Nicholas J. Davis, MD

Nicholas J. Davis, MD

Nicholas J. Davis, MD

Assistant Professor of Anesthesiology
Columbia University

Dr. Davis’s Clinical Research submission is entitled “Ultrasound evaluation of gastric emptying time in neonates and infants.”

Background: Preoperative fasting guidelines for all age groups (Practice Guidelines for Preoperative Fasting, updated 2016) have been developed by the American Society of Anesthesiologists to help mitigate the risk of pulmonary aspiration, an infrequent but potentially devastating complication during anesthesia.1 These recommendations, particularly in the pediatric population, are supported by very limited evidence. NPO guidelines in very young children are six hours for formula feeding and the fasting interval far exceeds the feeding intervals infants normally experience (3–4 hours).1 Thus, when NPO durations are excessively long, there are real risks of dehydration and possibly hypoglycemia, in addition to being a source of parental dissatisfaction and cause of irritability in young patients. The purpose of this study will be to elucidate gastric emptying times in healthy newborns and infants to support the development of rational fasting guidelines, which would optimize patient safety and well-being, as well as parental satisfaction.

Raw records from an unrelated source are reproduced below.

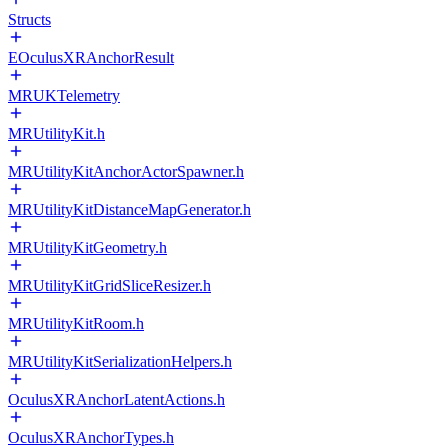
Structs
EOculusXRAnchorResult
MRUKTelemetry
MRUtilityKit.h
MRUtilityKitAnchorActorSpawner.h
MRUtilityKitDistanceMapGenerator.h
MRUtilityKitGeometry.h
MRUtilityKitGridSliceResizer.h
MRUtilityKitRoom.h
MRUtilityKitSerializationHelpers.h
OculusXRAnchorLatentActions.h
OculusXRAnchorTypes.h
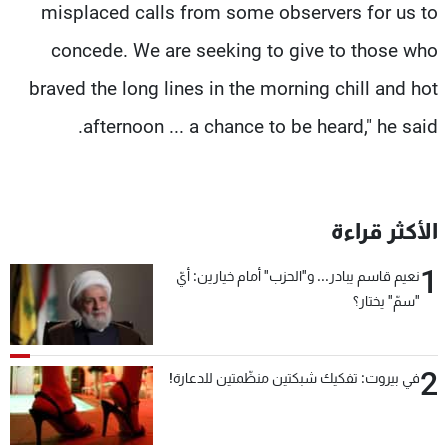
misplaced calls from some observers for us to
concede. We are seeking to give to those who
braved the long lines in the morning chill and hot
afternoon ... a chance to be heard," he said.
الأكثر قراءة
1
نعيم قاسم يبادر... و"الحزب" أمام خيارين: أيّ
"سمّ" يختار؟
2
في بيروت: تفكيك شبكتين منظّمتين للدعارة!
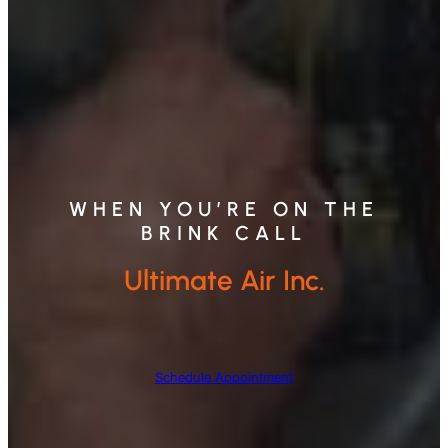
WHEN YOU’RE ON THE
BRINK CALL
Ultimate Air Inc.
Schedule Appointment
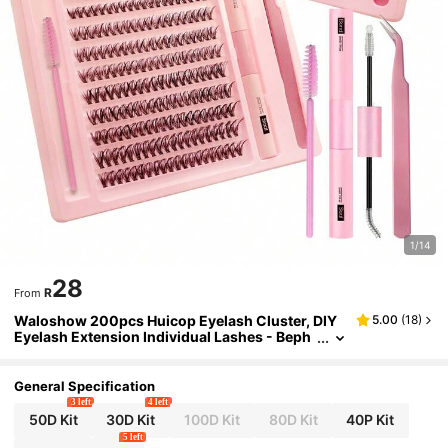
1/14
28
R
From
Waloshow 200pcs Huicop Eyelash Cluster, DIY
5.00
(
18
)
Eyelash Extension Individual Lashes - Beph
olan C Curl Flared Eyelash Cluster, Eyelash
Set, Eyelashes, False Eyelashes
General Specification
3 left
4 left
50D Kit
30D Kit
100D Kit
80D Kit
40P Kit
5 left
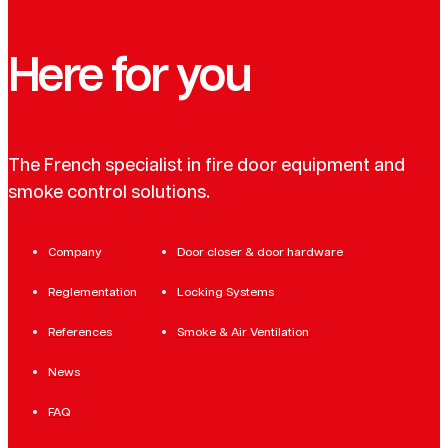
Here for you
The French specialist in fire door equipment and
smoke control solutions.
Company
Door closer & door hardware
Reglementation
Locking Systems
References
Smoke & Air Ventilation
News
FAQ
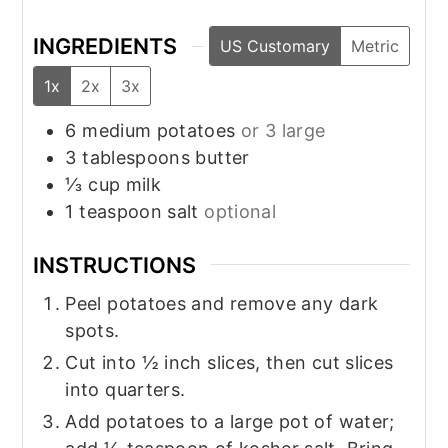
INGREDIENTS
US Customary
Metric
1x
2x
3x
6
medium
potatoes
or 3 large
3
tablespoons
butter
⅓
cup
milk
1
teaspoon
salt
optional
INSTRUCTIONS
Peel potatoes and remove any dark
spots.
Cut into ½ inch slices, then cut slices
into quarters.
Add potatoes to a large pot of water;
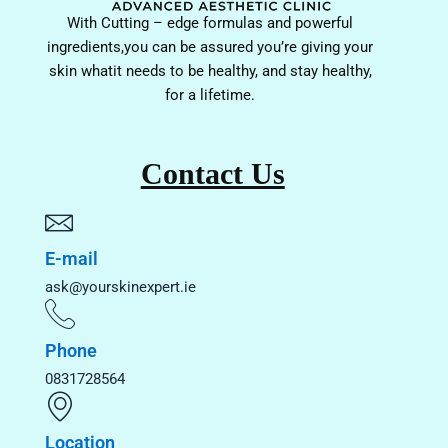
With Cutting – edge formulas and powerful
ingredients,you can be assured you’re giving your
skin whatit needs to be healthy, and stay healthy,
for a lifetime.
Contact Us
E-mail
ask@yourskinexpert.ie
Phone
0831728564
Location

Aims: This study will attempt to determine gastric emptying times in newborns, and infants of ages 3–6 months and 9–12 months, using serial ultrasound assessments of gastric antral volumes. We will test the hypothesis that gastric emptying times after formula feeding are less than the recommended six hours in neonates and young infants.

Implications: If the results document that gastric emptying times are less than six hours for formula-fed newborns and infants, then revisions to NPO guidelines for pediatric patients can be supported. Abbreviating the fasting times in these young children will improve patient and family satisfaction while maintaining patient safety.

Funding: $149,993 (January 1, 2019–December 31, 2020). This grant was designated the APSF/ASA Presidents Research Award.


  1. An Updated Report by the American Society of Anesthesiologists Task Force on Preoperative Fasting and the Use of Pharmacologic Agents to Reduce the Risk of Pulmonary Aspiration. Practice guidelines for preoperative fasting and the use of pharmacologic agents to reduce the risk of pulmonary aspiration: application to healthy patients undergoing elective procedures. Anesthesiology. 2017; 126:376-93.


Dr. Howard is a staff anesthesiologist at the VA Palo Alto Health Care System and he is professor of anesthesiology, perioperative and pain medicine at Stanford University School of Medicine. Dr. Howard also serves as current chair of the APSF Scientific Evaluation Committee

Dr. Howard serves on the Board of Directors of the APSF and has no other conflicts of interest to declare.